TEXT UNDER STUDY START
According to the European Commission, a unique type of firm exerts tremendous control over most digital business models. These behemoths, called “gatekeepers,” organize access and manage upstream and downstream businesses, just as trusts did in their day. Like trusts, these digital companies could bar any noncompliant business from using the internet, stifling competition and economic freedom. For all these reasons, the Commission felt compelled to propose a new regulation, the Digital Markets Act, or DMA.

As of this writing, the DMA remains only a proposal. It still needs consultation and political approval. However, in the EU, such legislation is often passed with few amendments. It is styled as a separate and complementary tool for competition enforcers, introducing new policy objectives of “fairness and contestability.”
TEXT UNDER STUDY END
YOUR TASK — In the passage on the Digital Markets Act, what new policy objectives does the proposed regulation introduce?
SUPPLIED DATA START
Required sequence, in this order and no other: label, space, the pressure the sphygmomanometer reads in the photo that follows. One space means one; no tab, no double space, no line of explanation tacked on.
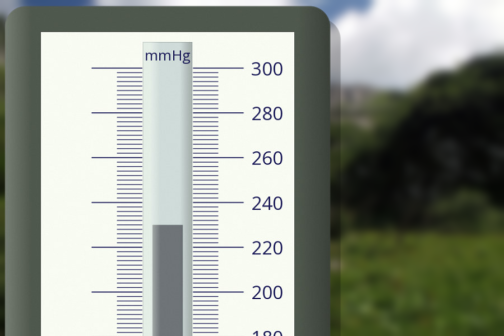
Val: 230 mmHg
SUPPLIED DATA END
TASK RESPONSE — Fairness and contestability.